Robert Kurtz, mens dean and contract teacher (and a PUC alum, Class of 1984), is a king of lists. Ask him to list the places he’s studied, and it goes like this: Pacific Union College, Andrews University Seminary, Arizona State University, Mohave College, Napa College, Pima College, Los Rios College, Sonoma State University, and Los Medanos College. He’s studied theology, science, mathematics, and law enforcement. “My education has barely started,” he says. “I really look forward to graduate study.”
Next, you can ask him for the list of what he’s done besides study: He’s been a pastor, deputy sheriff, jail chaplain, math teacher, Emergency Medical Technician, critical incident debriefer, writer, development director, firefighter, wellness lecturer, dog trainer, bodyguard, and dean, and worked in financial services and computer sales, repair, and database management.
“It is most difficult for me to decide what not to do when I grow up,” he says by way of explanation for these lists. “There are too many opportunities for our short lives.”

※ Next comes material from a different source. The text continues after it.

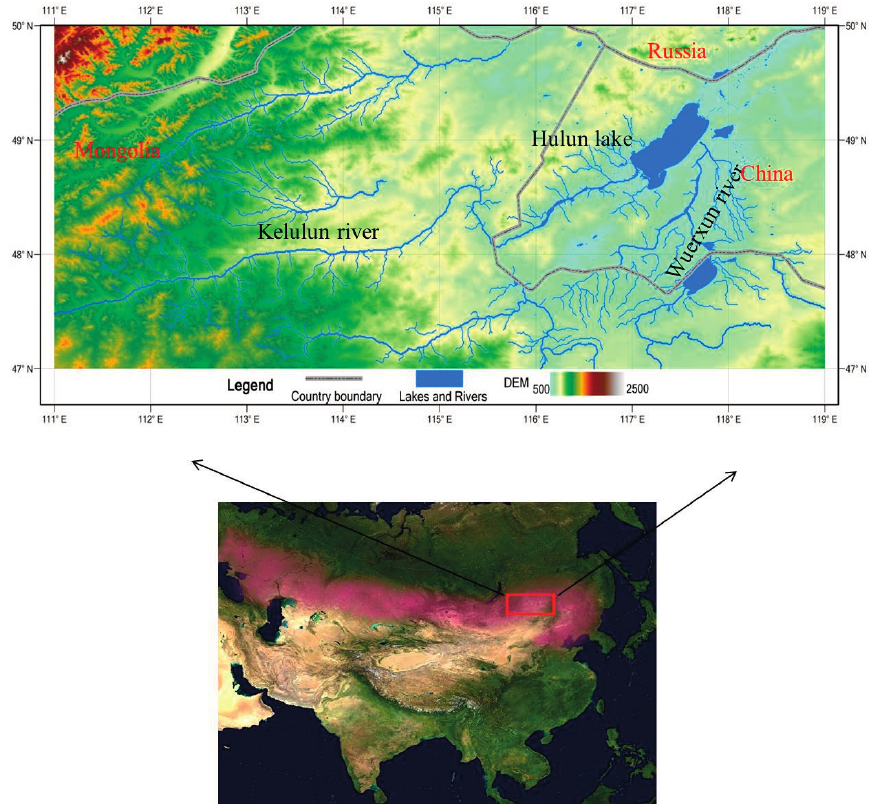
Figure 1. The geographic location and Shuttle Radar Topography Mission (SRTM)-based elevation map of the study area (red color region in the down figure shows the Eurasian Steppe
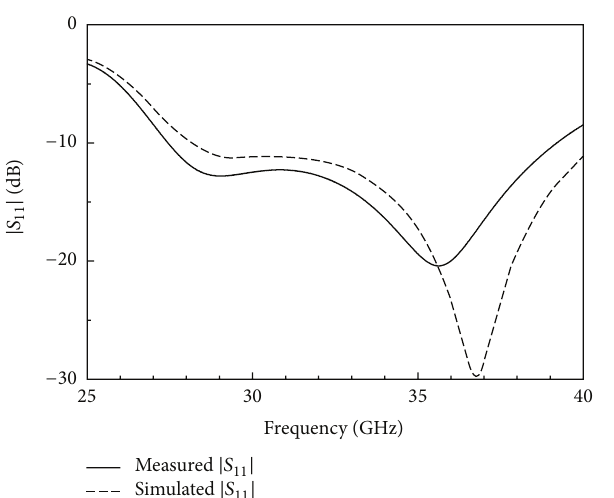
Figure 4: Simulated and measured return loss of the proposed antenna.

As a pastor, he’s served nine congregations in Arizona and Northern California. He also served nearly 16 years in law enforcement as a chaplain, deputy sheriff, campus cop, and K-9 officer. Most recently, he was a corporal at the Contra Costa County Sheriff’s Department, where he was an advanced officer first-aid instructor and taught tactical communications.
Robert’s range of adventures is wide. But in all his roles, there has been a unifying theme: loving people. “It is fascinating to love people in wildly diverse contexts,” he says. “Not prepositional love. Not love as metaphor. In the pulpit, patrol car, dean’s office, or while lecturing my philosophy class, I look at any person and realize they are after exactly the same thing I am: make more good feelings and less bad ones. By whatever means, no matter how we dress it up, there’s no way around that. I look, knowing this—considering this person deliberately—actively loving, saying silently, ‘I love you.’”
Many of Robert’s jobs have allowed him to interact with people in a very direct way, spurring them to take positive direction in their lives. That direct interaction is something he looks for. “I like to challenge people to be honest, to be better, to become more of what their Creator intended. Times of great intensity seem to offer best receptivity. I find myself drawn to these situations.”
His current work at PUC as a contract instructor in philosophy, theology, ethics, and math and as a mens dean, gives him a chance to bring these challenges to students. “My passion is to reduce suffering, share hope, and help as many people as possible live on purpose with passion, joy, curiosity, courage,” he says.
And he’s not planning on slowing down. “It is exciting to imagine unlimited study and experience beyond this life.”